The vast majority of Marvel’s Midnight Suns missions fall into roughly five types. While this sounds like a small number that would cause combat to grow stale, it is a good amount for its gameplay style. With all of the above-mentioned systems needing consideration, too much variance would lead to a lot of battles lost to confusing setups and overcomplicated moments. This is also how I feel about the fairly limited number of enemy types the villains bring to the game’s many battles. I appreciated how quickly Firaxis allowed me to get to know what the bulk of the opposition would bring to battles, allowing me to focus mostly on executing my own plans properly, rather than constantly struggling to keep up with unique unit types and tactics.
Once the dust settles and the heroes return to The Abbey, players get the best rewards of the game: new ability cards. The vast majority of new abilities are earned as rewards for completing missions, and the only characters who can receive them this way are the ones who went on the mission. This further encourages players to mix up their formations so they can make sure every character is strong enough to hold their own. Which is something to keep in mind, as some story missions will require the player to play with a set team.
The final aspect of gameplay that bears mentioning is The Abbey itself. Beyond just being a home to hang out or argue in, the structure and the surrounding grounds offer many of their own interactive aspects. Mysteries can be solved on the external grounds that will help The Hunter grow into the hero they need to be, while numerous areas within The Abbey can be upgraded in a variety of ways. Allowing players to craft helpful consumable items, and improving their training space to help increase their combat skills are just some of the goals players can pursue when at their home base.

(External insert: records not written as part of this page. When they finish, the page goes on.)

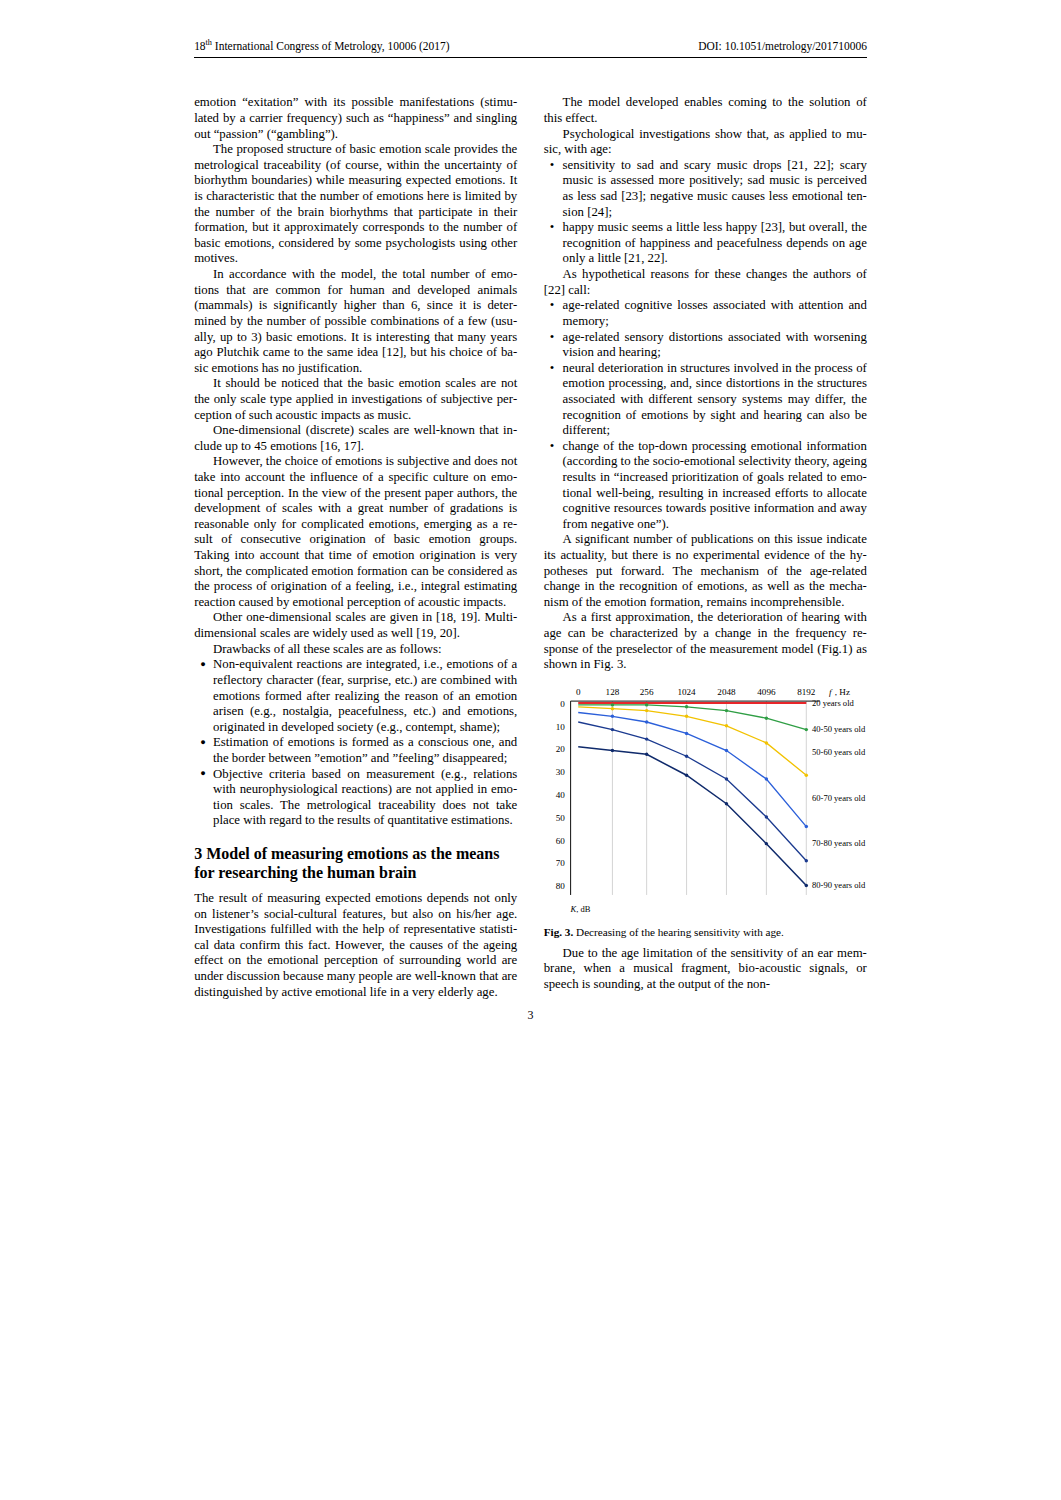18th International Congress of Metrology, 10006 (2017)
DOI: 10.1051/metrology/201710006
emotion “exitation” with its possible manifestations (stimulated by a carrier frequency) such as “happiness” and singling out “passion” (“gambling”).
The proposed structure of basic emotion scale provides the metrological traceability (of course, within the uncertainty of biorhythm boundaries) while measuring expected emotions. It is characteristic that the number of emotions here is limited by the number of the brain biorhythms that participate in their formation, but it approximately corresponds to the number of basic emotions, considered by some psychologists using other motives.
In accordance with the model, the total number of emotions that are common for human and developed animals (mammals) is significantly higher than 6, since it is determined by the number of possible combinations of a few (usually, up to 3) basic emotions. It is interesting that many years ago Plutchik came to the same idea [12], but his choice of basic emotions has no justification.
It should be noticed that the basic emotion scales are not the only scale type applied in investigations of subjective perception of such acoustic impacts as music.
One-dimensional (discrete) scales are well-known that include up to 45 emotions [16, 17].
However, the choice of emotions is subjective and does not take into account the influence of a specific culture on emotional perception. In the view of the present paper authors, the development of scales with a great number of gradations is reasonable only for complicated emotions, emerging as a result of consecutive origination of basic emotion groups. Taking into account that time of emotion origination is very short, the complicated emotion formation can be considered as the process of origination of a feeling, i.e., integral estimating reaction caused by emotional perception of acoustic impacts.
Other one-dimensional scales are given in [18, 19]. Multi-dimensional scales are widely used as well [19, 20].
Drawbacks of all these scales are as follows:
Non-equivalent reactions are integrated, i.e., emotions of a reflectory character (fear, surprise, etc.) are combined with emotions formed after realizing the reason of an emotion arisen (e.g., nostalgia, peacefulness, etc.) and emotions, originated in developed society (e.g., contempt, shame);
Estimation of emotions is formed as a conscious one, and the border between ”emotion” and ”feeling” disappeared;
Objective criteria based on measurement (e.g., relations with neurophysiological reactions) are not applied in emotion scales. The metrological traceability does not take place with regard to the results of quantitative estimations.
3 Model of measuring emotions as the means for researching the human brain
The result of measuring expected emotions depends not only on listener’s social-cultural features, but also on his/her age. Investigations fulfilled with the help of representative statistical data confirm this fact. However, the causes of the ageing effect on the emotional perception of surrounding world are under discussion because many people are well-known that are distinguished by active emotional life in a very elderly age.
The model developed enables coming to the solution of this effect.
Psychological investigations show that, as applied to music, with age:
sensitivity to sad and scary music drops [21, 22]; scary music is assessed more positively; sad music is perceived as less sad [23]; negative music causes less emotional tension [24];
happy music seems a little less happy [23], but overall, the recognition of happiness and peacefulness depends on age only a little [21, 22].
As hypothetical reasons for these changes the authors of [22] call:
age-related cognitive losses associated with attention and memory;
age-related sensory distortions associated with worsening vision and hearing;
neural deterioration in structures involved in the process of emotion processing, and, since distortions in the structures associated with different sensory systems may differ, the recognition of emotions by sight and hearing can also be different;
change of the top-down processing emotional information (according to the socio-emotional selectivity theory, ageing results in “increased prioritization of goals related to emotional well-being, resulting in increased efforts to allocate cognitive resources towards positive information and away from negative one”).
A significant number of publications on this issue indicate its actuality, but there is no experimental evidence of the hypotheses put forward. The mechanism of the age-related change in the recognition of emotions, as well as the mechanism of the emotion formation, remains incomprehensible.
As a first approximation, the deterioration of hearing with age can be characterized by a change in the frequency response of the preselector of the measurement model (Fig.1) as shown in Fig. 3.
0 128 256 1024 2048 4096 8192 f , Hz 0 10 20 30 40 50 60 70 80 20 years old 40-50 years old 50-60 years old 60-70 years old 70-80 years old 80-90 years old K, dB
Fig. 3. Decreasing of the hearing sensitivity with age.
Due to the age limitation of the sensitivity of an ear membrane, when a musical fragment, bio-acoustic signals, or speech is sounding, at the output of the non-
3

The only part of Marvel’s Midnight Suns that I have some mixed feelings about is the visuals. While the combat animations are always fun, and Firaxis does a great job of bringing the wow factor to the heroes’ battles, their time in the social elements is less great. Characters are very wooden in their behaviors, and even facial animations can look a bit off at times. These shortcomings are never particularly damaging to the proceedings in my opinion, but they rarely add much to a moment either.
One thing that helps get the game past its visual shortcomings is the voice acting. I love the personality that every actor brings to their characters here. And while I liked the entire cast’s work, the stand out has to be Nico Minoru, voiced by Lyrica Okano. The voice Okano imparts to Nico is one that is able to adequately project the many nuanced, and sometimes conflicting feelings of the character.
While this has blossomed into a lengthy write-up, there is still so much more I could rave about in Marvel’s Midnight Suns. But suffice it to say, as long as you are looking for deep, turn-based combat, blended with a healthy dose of superhero angst, this game will serve up something special and well worth making time for this holiday season.
Marvel’s Midnight Suns is available now for PC, Playstation5, and Xbox Series S/X.
Marvel's Midnight Suns
- Rating - 9/109/10
If you are looking for deep, turn-based combat, blended with a healthy dose of superhero angst, Marvel’s Midnight Suns will serve up something special and well worth making time for this holiday season.